Bij de parlementsverkiezingen van zondag 26 september in Venezuela, haalde Hugo Chavez een ruime meerderheid. Toch blijft zijn Verenigde Socialistische Partij van Venezuela (PSUV) onder de verhoopte twee derde meerderheid.
17, 6 miljoen kiesgerechtigden konden 165 parlementsleden en 12 leden voor het Latijns-Amerikaanse parlement verkiezen. Over het hele land werden 12.436 kiescentra georganiseerd. Zondagavond liet de Nationale verkiezingscommissie weten dat alles zonder vermeldenswaardige problemen was verlopen. Overal werd elektronisch gestemd. Slechts in 5 bureaus waren er technische problemen, waardoor moest worden gestemd met potlood en papier.
66,45% van de stemgerechtigde Venezolanen zijn naar de stembus getrokken. Met 98% van de stemmen geteld heeft de PSUV 95 parlementszetels in de wacht gesleept, het rechtse blok 59, en de PPT [het linkse Patria para todos of Vaderland voor allen; nvdr] 2. Er blijven nog enkele zetels onbeslist.
Aristóbula Istúriz, de campagneleider van de PSUV gaf toe dat zijn partij niet de verhoopte 2/3de meerderheid heeft behaald. “Onze doelstelling was 110 parlementairen, en die hebben we niet gehaald. Toch vormen onze 95 verkozenen een sterke meerderheid.” Met die meerderheid kan de PSUV wel makkelijk gewone wetten laten stemmen, maar voor meer fundamentele veranderingen is een 2/3de meerderheid nodig, en die is er dus niet.
Eerlijke verkiezingen?
In de voorbije weken probeert een internationale desinformatiecampagne de verkiezingen als ‘onbetrouwbaar’ te bestempelen. Ze wordt gecoördineerd door ‘Human Rights Foundation’ (HRF). Deze organisatie speelde in 2008 een belangrijke rol in Bolivia, eerst in de pogingen tot afscheuring van de olierijke regio Santa Cruz en daarna in een poging tot staatsgreep tegen president Evo Morales. Vandaag organiseert HFR een internationale campagne met rechtse organisaties uit Bolivia, Ecuador, Nicaragua, de VS en Spanje tegen Hugo Chavez. De inmenging van de Verenigde Staten in Venezuela is recent nog maar eens aan het licht gekomen toen een aantal documenten aantoonden dat het Amerikaanse Ontwikkelingsagentschap de oppositie sponsorde met 50 miljoen dollar.
De onafhankelijke Venezolaanse verkiezingscommissie (CNE) werkt met een veiligheid- en controlesysteem dat op 17 verschillende manieren checkt en hercheckt.
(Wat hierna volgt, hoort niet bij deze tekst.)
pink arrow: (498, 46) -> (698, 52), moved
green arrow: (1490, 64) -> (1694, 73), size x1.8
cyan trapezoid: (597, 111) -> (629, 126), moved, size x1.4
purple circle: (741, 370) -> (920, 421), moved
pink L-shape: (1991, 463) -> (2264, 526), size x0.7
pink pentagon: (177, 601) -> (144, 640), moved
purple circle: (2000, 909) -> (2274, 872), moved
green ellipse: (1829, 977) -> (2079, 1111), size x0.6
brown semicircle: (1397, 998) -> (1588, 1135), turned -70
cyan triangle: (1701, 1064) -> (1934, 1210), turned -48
Naast 600 nationale waarnemers van sociale organisaties van verschillende strekkingen, observeerden zo’n 150 parlementairen, verkiezingsautoriteiten en andere sociale vertegenwoordigers van over de hele wereld deze verkiezingen.
Twee grote blokken
Bij deze verkiezingen stond een coalitie van 16 rechtse partijen tegenover een alliantie van socialisten en communisten. Rechts wordt openlijk gesteund door de Verenigde Staten. Daar tegenover is er het bondgenootschap de Socialistische Eenheidspartij van Venezuela (PSUV) en de veel kleinere Communistische Partij (PCV).
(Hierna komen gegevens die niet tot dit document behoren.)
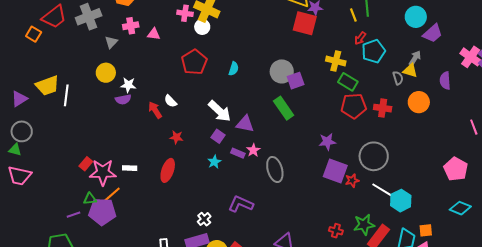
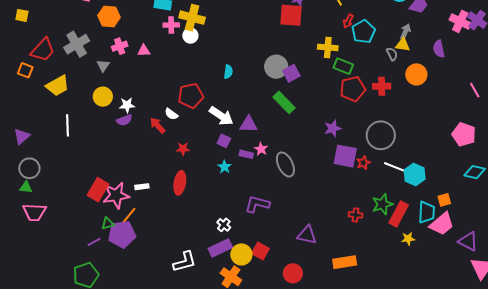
red pentagon: (194, 62) -> (191, 96), moved, turned 30
yellow trapezoid: (47, 86) -> (58, 86), moved
red rectangle: (86, 164) -> (98, 190), size x1.6

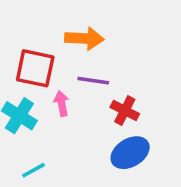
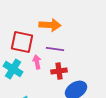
red cross: (125, 110) -> (59, 71), moved, turned -35

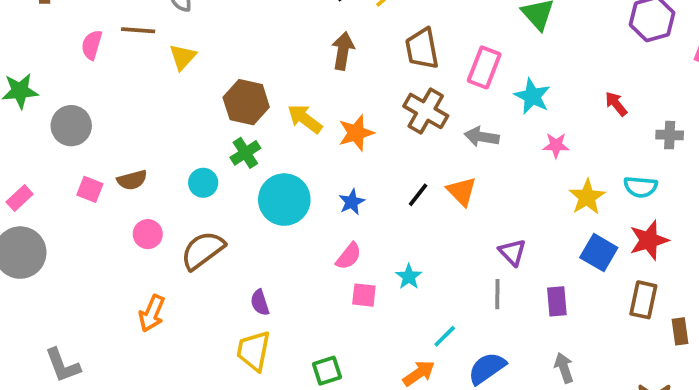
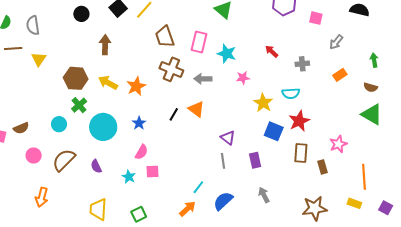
brown arrow: (343, 51) -> (105, 45), moved
cyan star: (409, 277) -> (129, 177), moved
purple semicircle: (260, 303) -> (96, 166), moved

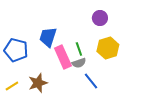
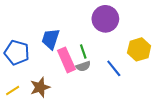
purple circle: (100, 18) -> (105, 19), size x1.6
yellow hexagon: (108, 48) -> (139, 49), moved
blue line: (91, 81) -> (114, 68), moved

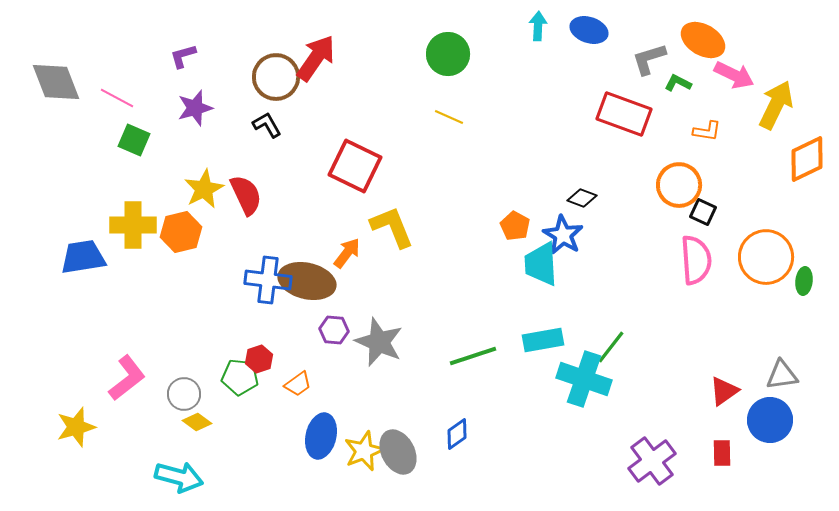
Aan de rechterzijde hebben 16 partijen – liberalen, christendemocraten, conservatieven en sociaaldemocraten – een vreemdsoortige coalitie gesloten als MUD (Mesa de Unidad Democrática (Platform van Democratische Eenheid). Ze hebben één punt gemeen: ze willen graag dat Venezuela weer een ‘gewone’ bondgenoot wordt van de Verenigde Staten.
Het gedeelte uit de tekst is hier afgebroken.